Saved data entries:
------------------------

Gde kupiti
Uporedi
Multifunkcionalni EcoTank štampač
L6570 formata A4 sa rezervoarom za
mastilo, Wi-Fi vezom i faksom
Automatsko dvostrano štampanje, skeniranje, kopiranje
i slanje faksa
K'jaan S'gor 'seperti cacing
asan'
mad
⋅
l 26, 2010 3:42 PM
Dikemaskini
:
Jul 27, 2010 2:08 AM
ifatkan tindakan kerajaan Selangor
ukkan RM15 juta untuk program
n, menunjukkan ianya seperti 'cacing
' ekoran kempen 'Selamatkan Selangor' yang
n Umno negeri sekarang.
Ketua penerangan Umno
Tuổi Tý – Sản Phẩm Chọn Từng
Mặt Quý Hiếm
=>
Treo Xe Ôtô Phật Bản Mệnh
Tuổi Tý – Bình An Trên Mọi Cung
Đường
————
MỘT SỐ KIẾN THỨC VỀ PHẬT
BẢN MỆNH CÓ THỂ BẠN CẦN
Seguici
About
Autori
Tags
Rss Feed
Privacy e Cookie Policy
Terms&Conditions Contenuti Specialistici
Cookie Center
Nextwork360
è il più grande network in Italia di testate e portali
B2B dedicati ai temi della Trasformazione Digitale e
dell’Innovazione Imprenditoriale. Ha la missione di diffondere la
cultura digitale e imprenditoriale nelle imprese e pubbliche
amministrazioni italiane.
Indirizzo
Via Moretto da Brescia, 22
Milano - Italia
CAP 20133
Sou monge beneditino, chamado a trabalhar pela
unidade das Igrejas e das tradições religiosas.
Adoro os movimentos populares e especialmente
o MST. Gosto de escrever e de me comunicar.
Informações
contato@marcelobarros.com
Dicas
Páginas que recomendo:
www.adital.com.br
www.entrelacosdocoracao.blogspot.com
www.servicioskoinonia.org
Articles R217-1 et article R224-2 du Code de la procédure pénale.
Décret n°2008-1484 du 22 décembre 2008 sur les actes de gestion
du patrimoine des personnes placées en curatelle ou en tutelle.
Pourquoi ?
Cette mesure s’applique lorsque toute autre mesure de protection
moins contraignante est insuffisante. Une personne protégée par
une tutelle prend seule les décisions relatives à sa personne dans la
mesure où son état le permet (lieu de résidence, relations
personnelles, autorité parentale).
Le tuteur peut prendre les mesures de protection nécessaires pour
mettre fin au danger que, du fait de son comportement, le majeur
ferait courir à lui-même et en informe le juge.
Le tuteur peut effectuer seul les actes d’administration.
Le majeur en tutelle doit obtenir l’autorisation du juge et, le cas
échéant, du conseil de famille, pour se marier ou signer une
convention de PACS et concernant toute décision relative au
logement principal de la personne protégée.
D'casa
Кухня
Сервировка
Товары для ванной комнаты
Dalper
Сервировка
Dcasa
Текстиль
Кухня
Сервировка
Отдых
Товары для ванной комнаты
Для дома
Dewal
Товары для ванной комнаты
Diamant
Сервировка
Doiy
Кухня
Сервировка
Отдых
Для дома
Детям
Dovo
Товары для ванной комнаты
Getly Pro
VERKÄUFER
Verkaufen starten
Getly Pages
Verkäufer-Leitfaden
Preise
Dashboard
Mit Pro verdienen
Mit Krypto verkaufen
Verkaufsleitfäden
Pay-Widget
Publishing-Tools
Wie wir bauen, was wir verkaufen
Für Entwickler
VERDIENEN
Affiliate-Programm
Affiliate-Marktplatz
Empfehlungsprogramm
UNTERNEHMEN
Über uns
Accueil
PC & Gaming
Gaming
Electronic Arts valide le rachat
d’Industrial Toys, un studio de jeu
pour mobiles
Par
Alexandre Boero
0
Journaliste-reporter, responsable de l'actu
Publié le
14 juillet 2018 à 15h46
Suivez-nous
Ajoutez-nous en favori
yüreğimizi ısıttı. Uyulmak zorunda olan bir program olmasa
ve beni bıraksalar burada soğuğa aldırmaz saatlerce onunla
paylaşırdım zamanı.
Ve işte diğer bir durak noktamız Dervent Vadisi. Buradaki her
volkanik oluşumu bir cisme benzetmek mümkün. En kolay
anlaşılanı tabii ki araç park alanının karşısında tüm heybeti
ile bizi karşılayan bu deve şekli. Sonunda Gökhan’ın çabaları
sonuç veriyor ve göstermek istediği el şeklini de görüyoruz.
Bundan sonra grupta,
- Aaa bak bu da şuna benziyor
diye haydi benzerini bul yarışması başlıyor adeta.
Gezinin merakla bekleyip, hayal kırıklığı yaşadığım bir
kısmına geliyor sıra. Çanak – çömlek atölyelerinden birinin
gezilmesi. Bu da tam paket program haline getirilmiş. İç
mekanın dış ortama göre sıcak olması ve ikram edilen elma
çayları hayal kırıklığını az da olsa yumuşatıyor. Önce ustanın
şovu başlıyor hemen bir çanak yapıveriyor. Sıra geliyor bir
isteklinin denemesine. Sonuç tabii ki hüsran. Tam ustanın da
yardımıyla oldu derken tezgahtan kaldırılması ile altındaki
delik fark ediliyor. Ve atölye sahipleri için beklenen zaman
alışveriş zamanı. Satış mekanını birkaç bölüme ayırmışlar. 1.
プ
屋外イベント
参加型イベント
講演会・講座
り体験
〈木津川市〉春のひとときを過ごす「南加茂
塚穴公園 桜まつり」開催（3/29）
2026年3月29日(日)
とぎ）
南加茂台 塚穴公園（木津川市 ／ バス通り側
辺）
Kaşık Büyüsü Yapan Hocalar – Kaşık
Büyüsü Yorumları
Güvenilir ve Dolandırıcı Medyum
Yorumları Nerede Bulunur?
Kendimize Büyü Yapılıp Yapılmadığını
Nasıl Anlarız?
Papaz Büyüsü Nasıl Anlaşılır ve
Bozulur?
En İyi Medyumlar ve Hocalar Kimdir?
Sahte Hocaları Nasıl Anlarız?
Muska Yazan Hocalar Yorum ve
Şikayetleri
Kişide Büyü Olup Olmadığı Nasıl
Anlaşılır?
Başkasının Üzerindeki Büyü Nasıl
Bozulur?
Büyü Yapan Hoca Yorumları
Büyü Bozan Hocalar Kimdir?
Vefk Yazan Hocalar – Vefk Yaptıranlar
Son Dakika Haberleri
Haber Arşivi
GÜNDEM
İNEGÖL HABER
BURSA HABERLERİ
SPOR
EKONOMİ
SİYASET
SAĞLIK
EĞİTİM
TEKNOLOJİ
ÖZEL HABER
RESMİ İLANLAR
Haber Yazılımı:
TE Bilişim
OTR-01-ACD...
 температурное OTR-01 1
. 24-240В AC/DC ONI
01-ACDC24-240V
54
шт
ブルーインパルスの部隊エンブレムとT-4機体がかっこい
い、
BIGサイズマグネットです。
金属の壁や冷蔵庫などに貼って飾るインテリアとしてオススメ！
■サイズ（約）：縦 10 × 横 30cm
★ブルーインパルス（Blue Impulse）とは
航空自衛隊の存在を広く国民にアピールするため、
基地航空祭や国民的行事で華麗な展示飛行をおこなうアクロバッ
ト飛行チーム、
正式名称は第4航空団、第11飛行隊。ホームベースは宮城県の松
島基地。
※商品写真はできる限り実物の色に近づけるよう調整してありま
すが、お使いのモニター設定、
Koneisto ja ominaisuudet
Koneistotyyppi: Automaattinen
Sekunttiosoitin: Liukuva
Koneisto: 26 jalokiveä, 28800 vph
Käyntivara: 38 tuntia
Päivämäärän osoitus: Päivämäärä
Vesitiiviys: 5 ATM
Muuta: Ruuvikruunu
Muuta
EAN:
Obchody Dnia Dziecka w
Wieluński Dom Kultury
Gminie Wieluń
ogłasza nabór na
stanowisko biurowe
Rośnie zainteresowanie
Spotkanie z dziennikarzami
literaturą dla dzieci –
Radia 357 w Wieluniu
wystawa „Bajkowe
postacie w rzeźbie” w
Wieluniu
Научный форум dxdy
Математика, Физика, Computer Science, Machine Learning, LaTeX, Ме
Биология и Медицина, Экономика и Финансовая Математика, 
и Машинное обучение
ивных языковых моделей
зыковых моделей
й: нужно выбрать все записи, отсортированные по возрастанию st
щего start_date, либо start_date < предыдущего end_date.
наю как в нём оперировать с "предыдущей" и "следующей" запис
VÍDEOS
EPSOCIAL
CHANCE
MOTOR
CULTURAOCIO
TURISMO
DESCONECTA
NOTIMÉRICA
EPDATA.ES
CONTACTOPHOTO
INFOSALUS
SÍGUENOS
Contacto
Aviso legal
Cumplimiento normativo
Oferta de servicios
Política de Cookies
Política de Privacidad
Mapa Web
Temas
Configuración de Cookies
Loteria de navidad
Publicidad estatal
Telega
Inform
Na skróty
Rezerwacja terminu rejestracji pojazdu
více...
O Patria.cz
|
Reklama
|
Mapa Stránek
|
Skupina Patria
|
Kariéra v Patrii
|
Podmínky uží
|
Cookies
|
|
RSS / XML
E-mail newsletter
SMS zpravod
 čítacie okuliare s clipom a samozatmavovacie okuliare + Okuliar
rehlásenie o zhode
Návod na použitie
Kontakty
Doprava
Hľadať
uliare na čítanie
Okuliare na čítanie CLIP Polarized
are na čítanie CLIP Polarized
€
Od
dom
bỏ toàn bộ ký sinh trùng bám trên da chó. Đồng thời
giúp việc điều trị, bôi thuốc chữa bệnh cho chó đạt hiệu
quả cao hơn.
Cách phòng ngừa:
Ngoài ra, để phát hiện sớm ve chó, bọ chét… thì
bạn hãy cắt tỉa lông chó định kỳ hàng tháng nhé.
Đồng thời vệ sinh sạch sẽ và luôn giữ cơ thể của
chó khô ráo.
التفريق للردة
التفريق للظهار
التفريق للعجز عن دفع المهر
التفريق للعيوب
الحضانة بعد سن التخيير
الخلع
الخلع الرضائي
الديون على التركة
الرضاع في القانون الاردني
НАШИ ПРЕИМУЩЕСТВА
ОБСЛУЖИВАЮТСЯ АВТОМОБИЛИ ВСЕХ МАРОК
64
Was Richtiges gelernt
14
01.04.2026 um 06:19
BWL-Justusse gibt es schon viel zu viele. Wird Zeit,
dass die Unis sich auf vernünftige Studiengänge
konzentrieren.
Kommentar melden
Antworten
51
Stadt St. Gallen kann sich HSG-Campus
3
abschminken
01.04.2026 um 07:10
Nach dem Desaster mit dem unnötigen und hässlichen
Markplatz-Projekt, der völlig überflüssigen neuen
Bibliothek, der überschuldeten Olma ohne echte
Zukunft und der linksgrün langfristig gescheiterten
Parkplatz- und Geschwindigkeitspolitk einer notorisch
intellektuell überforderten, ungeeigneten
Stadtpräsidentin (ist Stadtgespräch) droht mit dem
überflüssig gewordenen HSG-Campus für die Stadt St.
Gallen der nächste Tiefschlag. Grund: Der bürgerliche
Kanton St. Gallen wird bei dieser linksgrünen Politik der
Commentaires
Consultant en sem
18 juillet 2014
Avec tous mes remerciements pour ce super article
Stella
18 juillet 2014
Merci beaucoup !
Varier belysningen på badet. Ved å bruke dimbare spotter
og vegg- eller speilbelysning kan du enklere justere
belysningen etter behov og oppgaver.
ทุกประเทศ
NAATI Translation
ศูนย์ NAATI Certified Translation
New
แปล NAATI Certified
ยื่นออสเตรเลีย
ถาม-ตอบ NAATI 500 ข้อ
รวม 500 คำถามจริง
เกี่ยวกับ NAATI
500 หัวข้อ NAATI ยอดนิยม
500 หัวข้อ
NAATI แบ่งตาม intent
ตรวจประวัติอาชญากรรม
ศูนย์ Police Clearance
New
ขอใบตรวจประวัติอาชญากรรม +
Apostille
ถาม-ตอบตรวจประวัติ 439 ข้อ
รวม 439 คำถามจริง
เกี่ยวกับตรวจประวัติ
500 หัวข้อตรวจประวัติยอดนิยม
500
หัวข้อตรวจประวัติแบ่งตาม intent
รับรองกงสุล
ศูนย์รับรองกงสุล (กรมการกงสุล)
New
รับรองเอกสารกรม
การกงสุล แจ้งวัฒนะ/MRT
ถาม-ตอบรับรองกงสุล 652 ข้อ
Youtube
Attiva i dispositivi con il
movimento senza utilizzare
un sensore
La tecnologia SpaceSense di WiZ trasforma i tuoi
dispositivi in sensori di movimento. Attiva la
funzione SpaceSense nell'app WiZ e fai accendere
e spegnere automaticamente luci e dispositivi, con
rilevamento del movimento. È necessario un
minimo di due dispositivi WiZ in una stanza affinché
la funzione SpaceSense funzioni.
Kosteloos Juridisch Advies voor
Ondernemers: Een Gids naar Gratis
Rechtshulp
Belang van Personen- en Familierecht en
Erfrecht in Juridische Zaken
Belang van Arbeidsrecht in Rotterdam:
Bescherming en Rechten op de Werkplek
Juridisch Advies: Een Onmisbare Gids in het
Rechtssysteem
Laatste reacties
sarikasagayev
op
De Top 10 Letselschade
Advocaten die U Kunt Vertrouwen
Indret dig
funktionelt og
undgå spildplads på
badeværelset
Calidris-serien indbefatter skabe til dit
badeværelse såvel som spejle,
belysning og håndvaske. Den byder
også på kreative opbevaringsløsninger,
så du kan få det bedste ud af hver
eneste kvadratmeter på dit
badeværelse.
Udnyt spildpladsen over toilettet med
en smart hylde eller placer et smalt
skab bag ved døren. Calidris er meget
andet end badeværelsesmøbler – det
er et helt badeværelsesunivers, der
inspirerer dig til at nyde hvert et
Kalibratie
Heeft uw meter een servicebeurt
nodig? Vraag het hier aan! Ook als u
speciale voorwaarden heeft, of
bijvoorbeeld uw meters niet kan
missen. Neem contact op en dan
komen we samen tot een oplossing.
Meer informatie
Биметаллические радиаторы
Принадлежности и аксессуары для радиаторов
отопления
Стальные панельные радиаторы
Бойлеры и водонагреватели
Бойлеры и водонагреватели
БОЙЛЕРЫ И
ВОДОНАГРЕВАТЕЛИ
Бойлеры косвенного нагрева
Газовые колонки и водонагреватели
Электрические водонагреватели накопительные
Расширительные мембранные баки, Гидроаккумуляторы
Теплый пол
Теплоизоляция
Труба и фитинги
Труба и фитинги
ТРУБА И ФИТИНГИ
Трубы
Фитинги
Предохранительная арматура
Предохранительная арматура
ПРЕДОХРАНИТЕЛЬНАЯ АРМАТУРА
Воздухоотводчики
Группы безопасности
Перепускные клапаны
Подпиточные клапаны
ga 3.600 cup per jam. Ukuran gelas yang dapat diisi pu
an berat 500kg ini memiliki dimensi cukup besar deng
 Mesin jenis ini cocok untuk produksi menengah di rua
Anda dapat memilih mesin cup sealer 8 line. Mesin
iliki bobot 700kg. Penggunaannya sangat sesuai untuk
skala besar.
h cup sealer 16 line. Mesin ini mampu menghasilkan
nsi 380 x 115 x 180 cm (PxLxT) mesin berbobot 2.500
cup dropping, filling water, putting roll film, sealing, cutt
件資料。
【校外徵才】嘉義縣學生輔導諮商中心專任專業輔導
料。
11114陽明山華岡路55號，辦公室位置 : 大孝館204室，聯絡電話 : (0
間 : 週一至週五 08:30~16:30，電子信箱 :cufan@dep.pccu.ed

------------------------

_Exercise goal:_ Copy the records above exactly, please, but only from the first line through the line containing "Milano - Italia".

_Result of the task:_
Gde kupiti
Uporedi
Multifunkcionalni EcoTank štampač
L6570 formata A4 sa rezervoarom za
mastilo, Wi-Fi vezom i faksom
Automatsko dvostrano štampanje, skeniranje, kopiranje
i slanje faksa
K'jaan S'gor 'seperti cacing
asan'
mad
⋅
l 26, 2010 3:42 PM
Dikemaskini
:
Jul 27, 2010 2:08 AM
ifatkan tindakan kerajaan Selangor
ukkan RM15 juta untuk program
n, menunjukkan ianya seperti 'cacing
' ekoran kempen 'Selamatkan Selangor' yang
n Umno negeri sekarang.
Ketua penerangan Umno
Tuổi Tý – Sản Phẩm Chọn Từng
Mặt Quý Hiếm
=>
Treo Xe Ôtô Phật Bản Mệnh
Tuổi Tý – Bình An Trên Mọi Cung
Đường
————
MỘT SỐ KIẾN THỨC VỀ PHẬT
BẢN MỆNH CÓ THỂ BẠN CẦN
Seguici
About
Autori
Tags
Rss Feed
Privacy e Cookie Policy
Terms&Conditions Contenuti Specialistici
Cookie Center
Nextwork360
è il più grande network in Italia di testate e portali
B2B dedicati ai temi della Trasformazione Digitale e
dell’Innovazione Imprenditoriale. Ha la missione di diffondere la
cultura digitale e imprenditoriale nelle imprese e pubbliche
amministrazioni italiane.
Indirizzo
Via Moretto da Brescia, 22
Milano - Italia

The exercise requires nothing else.